Environmentalists were disappointed with the State Department report, though they should not have been surprised. They’re convinced that this pipeline would exacerbate climate change in part because Alberta’s tar sands, from which oil would be shipped through the pipeline, are expected to produce considerably more greenhouse gas emissions than regular oil. They’re also concerned that leaks from the pipeline would create localized environmental disasters.
Trouble is, the State Department concluded that not building this pipeline would have little effect either on tar sands production or climate change.
Canada, which would almost certainly be less hospitable to U.S. concerns for years to come if this pipeline is rejected, would simply ship its oil in other ways. Almost 200,000 barrels of Canadian crude already are shipped daily.
As the State Department acknowledged, moving oil by rail holds greater risks for the environment than moving it by pipeline, both because of the amount of diesel fuel trucks and trains would burn and because of the higher incidence of accidents. A horrific derailment and explosion in a small town in Quebec last year killed 47 people and destroyed much of the town.
The Washington Post for some time has argued that environmentalists would be wiser to focus their attention on other climate policies where they can do more good. We tend to agree.
Unfortunately, it’s not clear whether President Obama also agrees, whether he will postpone his decision indefinitely or reject the pipeline for reasons known only to him.

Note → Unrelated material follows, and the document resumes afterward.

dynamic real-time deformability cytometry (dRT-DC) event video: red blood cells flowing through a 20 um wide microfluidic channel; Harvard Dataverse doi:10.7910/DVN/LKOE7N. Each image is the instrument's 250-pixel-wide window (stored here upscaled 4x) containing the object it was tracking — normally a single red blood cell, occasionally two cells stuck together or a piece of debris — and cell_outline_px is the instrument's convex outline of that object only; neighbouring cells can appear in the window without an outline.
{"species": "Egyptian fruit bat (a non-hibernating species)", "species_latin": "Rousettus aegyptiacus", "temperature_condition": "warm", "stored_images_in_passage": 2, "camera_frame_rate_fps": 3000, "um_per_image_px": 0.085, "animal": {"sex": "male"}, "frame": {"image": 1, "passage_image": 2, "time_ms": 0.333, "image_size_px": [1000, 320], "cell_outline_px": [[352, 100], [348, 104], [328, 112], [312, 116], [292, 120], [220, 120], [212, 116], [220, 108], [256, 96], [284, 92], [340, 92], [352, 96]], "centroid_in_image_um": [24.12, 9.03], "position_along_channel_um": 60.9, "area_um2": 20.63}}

White House Chief of Staff Denis McDonough said on NBC’s “Meet the Press” last Sunday that the Environmental Protection Agency, the Energy Department and other agencies still “need to look at this and make their determinations.”
Surely they’ve already done that. Mr. McDonough might have had more credibility if he had not also said that President Obama “has been very clear he’s going to insulate the process from politics.”
The president’s done an abysmal job of it.